(Collected data entries)
____

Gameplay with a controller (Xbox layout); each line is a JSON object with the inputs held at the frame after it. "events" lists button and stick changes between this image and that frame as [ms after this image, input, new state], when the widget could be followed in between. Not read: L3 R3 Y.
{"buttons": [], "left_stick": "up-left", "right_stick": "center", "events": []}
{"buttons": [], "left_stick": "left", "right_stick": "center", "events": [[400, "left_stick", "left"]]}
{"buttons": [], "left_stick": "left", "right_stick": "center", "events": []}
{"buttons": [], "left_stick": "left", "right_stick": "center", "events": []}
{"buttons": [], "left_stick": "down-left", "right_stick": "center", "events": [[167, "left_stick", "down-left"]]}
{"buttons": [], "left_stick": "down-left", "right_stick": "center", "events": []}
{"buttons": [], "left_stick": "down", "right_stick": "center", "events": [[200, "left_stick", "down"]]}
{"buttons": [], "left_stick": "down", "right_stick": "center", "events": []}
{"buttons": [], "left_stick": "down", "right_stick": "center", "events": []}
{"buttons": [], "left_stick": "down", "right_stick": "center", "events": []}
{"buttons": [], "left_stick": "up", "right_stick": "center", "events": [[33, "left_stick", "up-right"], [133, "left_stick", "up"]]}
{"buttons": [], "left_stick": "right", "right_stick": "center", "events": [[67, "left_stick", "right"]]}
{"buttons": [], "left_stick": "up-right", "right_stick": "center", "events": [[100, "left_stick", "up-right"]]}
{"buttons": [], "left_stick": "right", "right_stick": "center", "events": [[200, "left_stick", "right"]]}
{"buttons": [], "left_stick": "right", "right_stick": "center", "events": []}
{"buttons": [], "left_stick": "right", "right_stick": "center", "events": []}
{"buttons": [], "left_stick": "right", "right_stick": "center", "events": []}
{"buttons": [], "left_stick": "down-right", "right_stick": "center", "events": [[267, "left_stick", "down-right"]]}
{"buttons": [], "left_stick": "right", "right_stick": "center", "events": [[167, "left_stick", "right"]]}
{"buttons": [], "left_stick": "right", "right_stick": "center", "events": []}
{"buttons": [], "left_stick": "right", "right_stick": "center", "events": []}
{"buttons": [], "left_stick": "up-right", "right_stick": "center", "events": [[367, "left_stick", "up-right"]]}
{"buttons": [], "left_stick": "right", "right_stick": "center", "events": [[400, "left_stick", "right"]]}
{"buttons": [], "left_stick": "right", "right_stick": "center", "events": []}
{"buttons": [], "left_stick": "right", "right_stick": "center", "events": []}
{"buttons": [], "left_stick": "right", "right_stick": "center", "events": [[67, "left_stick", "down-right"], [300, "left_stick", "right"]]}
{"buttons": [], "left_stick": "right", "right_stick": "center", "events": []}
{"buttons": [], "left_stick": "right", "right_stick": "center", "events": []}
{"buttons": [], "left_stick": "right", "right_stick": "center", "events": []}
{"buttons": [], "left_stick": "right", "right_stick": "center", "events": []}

____

* [What to do]
From the records above, copy each line in which the string "down" occurs.

* [Final answer]
{"buttons": [], "left_stick": "down-left", "right_stick": "center", "events": [[167, "left_stick", "down-left"]]}
{"buttons": [], "left_stick": "down-left", "right_stick": "center", "events": []}
{"buttons": [], "left_stick": "down", "right_stick": "center", "events": [[200, "left_stick", "down"]]}
{"buttons": [], "left_stick": "down", "right_stick": "center", "events": []}
{"buttons": [], "left_stick": "down", "right_stick": "center", "events": []}
{"buttons": [], "left_stick": "down", "right_stick": "center", "events": []}
{"buttons": [], "left_stick": "down-right", "right_stick": "center", "events": [[267, "left_stick", "down-right"]]}
{"buttons": [], "left_stick": "right", "right_stick": "center", "events": [[67, "left_stick", "down-right"], [300, "left_stick", "right"]]}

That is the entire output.